## EXCERPT
<<<<
Exxxcellent.

Good luck!


On Jun 7, 2012, at 3:43 AM, Duke wrote:

> On 6/7/12 5:32 PM, Jeff Squyres wrote:
>> Check to ensure that you have firewalls disabled between your two machines; 
>> that's a common cause of hanging (i.e., Open MPI is trying to open 
>> connections and/or send data between your two nodes, and the packets are 
>> getting black-holed at the other side).
>> 
>> Open MPI needs to be able to communicate on random TCP ports between all 
>> machines that will be used in MPI jobs.
> 
> Thanks!!! After switching iptables off on all the machines, I got it working:
> 
> [mpiuser@fantomfs40a ~]$ mpirun -np 8 --machinefile 
> /home/mpiuser/.mpi_hostfile ./test/mpihello
> Hello world!  I am process number: 0 on host fantomfs40a
> Hello world!  I am process number: 1 on host fantomfs40a
> Hello world!  I am process number: 2 on host hp430a
> Hello world!  I am process number: 3 on host hp430a
> Hello world!  I am process number: 4 on host hp430a
> Hello world!  I am process number: 5 on host hp430a
> Hello world!  I am process number: 6 on host hp430b
> Hello world!  I am process number: 7 on host hp430b
> 
> Thanks so much for all the answers/suggestions. I am excited now :).
> 
> D.
>>>>
## INFORMATION PROVIDED
<<<<
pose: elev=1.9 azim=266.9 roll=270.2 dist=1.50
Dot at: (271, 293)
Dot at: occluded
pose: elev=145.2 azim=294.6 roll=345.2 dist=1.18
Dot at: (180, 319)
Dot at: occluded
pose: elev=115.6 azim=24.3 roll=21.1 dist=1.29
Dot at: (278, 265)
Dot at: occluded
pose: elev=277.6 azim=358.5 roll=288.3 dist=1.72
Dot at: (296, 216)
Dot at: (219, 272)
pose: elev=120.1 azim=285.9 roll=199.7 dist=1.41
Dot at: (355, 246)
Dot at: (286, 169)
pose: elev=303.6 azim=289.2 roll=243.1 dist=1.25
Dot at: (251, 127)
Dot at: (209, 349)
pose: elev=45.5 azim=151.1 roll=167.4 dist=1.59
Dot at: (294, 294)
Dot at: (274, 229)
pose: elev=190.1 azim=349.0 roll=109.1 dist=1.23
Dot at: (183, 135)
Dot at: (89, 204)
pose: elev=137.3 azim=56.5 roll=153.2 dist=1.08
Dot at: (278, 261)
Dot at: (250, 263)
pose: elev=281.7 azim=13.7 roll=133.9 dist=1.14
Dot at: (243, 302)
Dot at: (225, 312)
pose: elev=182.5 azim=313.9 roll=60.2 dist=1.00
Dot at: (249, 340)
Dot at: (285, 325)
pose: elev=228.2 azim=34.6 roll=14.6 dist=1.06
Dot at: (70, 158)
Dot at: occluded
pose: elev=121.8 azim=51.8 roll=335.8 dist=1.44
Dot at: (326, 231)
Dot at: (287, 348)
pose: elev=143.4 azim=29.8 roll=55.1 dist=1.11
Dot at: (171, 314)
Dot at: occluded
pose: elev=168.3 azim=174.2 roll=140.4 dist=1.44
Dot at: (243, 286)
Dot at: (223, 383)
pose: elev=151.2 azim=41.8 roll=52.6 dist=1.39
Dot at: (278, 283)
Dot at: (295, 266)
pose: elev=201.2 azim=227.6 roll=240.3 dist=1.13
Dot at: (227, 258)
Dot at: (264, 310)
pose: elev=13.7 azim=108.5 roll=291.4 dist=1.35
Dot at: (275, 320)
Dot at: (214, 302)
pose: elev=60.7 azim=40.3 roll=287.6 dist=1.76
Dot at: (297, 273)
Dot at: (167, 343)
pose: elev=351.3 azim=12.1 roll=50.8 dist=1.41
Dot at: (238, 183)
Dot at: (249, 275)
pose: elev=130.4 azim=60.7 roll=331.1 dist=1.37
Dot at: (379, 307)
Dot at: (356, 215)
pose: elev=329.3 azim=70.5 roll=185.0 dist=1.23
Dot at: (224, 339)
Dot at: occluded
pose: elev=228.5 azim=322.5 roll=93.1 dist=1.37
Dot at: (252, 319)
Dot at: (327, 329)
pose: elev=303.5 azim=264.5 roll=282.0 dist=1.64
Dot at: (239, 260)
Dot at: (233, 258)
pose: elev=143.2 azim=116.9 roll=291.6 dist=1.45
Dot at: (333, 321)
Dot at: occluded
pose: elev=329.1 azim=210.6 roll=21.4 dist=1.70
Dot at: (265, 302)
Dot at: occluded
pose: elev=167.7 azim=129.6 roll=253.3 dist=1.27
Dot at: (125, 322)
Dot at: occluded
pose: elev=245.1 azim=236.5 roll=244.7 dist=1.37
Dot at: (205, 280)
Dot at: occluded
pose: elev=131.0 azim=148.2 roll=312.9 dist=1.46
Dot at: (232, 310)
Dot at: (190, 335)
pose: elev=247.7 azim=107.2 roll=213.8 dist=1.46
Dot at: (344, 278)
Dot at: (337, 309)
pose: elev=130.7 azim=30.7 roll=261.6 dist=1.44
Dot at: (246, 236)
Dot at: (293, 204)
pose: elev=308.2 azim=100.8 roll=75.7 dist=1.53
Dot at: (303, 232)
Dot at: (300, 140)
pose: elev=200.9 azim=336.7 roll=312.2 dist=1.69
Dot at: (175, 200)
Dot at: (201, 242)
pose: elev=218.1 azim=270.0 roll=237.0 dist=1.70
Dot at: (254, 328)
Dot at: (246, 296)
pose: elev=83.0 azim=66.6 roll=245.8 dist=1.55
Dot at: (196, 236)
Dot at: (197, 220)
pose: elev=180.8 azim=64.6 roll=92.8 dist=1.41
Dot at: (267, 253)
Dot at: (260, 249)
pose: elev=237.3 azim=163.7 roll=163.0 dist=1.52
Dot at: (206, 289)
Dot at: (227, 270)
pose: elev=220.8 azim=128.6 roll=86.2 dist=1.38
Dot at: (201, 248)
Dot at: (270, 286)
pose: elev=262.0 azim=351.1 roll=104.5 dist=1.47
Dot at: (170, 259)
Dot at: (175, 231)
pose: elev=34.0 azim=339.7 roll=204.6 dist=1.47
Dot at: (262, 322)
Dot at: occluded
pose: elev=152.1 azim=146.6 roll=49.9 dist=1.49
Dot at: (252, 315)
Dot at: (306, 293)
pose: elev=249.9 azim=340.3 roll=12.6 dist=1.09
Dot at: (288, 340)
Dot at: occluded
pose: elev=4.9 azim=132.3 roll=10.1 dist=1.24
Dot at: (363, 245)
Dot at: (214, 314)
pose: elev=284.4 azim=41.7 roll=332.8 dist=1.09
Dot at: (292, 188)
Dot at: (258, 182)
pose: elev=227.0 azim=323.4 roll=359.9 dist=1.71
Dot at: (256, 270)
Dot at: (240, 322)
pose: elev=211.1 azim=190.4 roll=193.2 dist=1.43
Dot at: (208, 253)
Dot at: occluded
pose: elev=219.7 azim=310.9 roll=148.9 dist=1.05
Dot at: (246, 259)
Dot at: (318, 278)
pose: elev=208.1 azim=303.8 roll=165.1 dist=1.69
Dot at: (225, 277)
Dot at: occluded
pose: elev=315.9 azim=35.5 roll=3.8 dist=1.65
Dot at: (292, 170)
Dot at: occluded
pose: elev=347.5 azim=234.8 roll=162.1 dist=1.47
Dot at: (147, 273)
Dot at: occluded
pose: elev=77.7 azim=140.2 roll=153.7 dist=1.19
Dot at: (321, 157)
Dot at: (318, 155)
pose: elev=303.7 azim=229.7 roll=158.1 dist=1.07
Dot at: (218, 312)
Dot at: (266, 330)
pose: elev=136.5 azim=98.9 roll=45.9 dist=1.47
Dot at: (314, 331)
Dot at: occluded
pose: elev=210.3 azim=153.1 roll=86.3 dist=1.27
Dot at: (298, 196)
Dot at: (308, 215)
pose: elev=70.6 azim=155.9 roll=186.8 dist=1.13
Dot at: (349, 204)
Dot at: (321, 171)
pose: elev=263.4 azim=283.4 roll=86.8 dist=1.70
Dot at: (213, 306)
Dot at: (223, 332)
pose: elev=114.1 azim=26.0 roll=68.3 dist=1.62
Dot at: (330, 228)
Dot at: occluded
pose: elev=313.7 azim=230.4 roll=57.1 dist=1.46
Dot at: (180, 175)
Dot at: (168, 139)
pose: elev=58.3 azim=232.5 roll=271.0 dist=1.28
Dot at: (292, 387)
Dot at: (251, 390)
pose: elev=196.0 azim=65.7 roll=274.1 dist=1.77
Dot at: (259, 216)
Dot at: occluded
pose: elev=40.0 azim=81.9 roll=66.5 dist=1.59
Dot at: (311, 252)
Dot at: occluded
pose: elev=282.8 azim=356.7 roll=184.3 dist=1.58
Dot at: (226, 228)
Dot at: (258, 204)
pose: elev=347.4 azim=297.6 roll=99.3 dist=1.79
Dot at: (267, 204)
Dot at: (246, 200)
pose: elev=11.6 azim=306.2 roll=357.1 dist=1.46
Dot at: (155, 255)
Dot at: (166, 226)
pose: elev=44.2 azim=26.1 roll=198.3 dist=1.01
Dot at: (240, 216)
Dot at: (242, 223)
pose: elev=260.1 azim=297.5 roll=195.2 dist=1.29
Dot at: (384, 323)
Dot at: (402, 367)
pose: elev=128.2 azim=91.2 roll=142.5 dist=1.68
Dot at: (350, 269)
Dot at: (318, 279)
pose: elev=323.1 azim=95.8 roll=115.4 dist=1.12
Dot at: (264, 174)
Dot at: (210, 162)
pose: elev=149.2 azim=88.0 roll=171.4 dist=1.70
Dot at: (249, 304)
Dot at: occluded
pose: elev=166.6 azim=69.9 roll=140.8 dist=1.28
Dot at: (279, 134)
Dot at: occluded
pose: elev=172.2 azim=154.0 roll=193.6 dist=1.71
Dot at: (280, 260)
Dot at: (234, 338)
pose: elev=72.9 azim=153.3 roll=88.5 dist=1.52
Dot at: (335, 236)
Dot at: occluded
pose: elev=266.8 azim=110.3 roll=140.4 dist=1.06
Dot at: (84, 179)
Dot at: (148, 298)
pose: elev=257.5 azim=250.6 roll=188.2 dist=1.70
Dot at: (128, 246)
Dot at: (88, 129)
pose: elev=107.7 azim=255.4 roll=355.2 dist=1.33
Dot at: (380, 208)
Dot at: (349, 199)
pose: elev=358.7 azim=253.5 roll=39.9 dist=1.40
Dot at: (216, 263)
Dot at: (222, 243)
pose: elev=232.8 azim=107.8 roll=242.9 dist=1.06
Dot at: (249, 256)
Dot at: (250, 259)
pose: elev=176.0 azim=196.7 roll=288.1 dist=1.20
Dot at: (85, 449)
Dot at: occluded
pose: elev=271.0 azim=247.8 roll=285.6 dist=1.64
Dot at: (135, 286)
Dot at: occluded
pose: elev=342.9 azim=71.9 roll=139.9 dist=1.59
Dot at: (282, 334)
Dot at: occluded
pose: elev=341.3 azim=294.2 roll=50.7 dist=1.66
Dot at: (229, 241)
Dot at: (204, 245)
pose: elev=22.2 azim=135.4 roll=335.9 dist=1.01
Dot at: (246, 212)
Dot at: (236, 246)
>>>>
## EXERCISE REQUIREMENTS
Copy the stretch of the Open MPI thread above from "On Jun 7, 2012, at" through "the other side).".

## RESPONSE
On Jun 7, 2012, at 3:43 AM, Duke wrote:

> On 6/7/12 5:32 PM, Jeff Squyres wrote:
>> Check to ensure that you have firewalls disabled between your two machines; 
>> that's a common cause of hanging (i.e., Open MPI is trying to open 
>> connections and/or send data between your two nodes, and the packets are 
>> getting black-holed at the other side).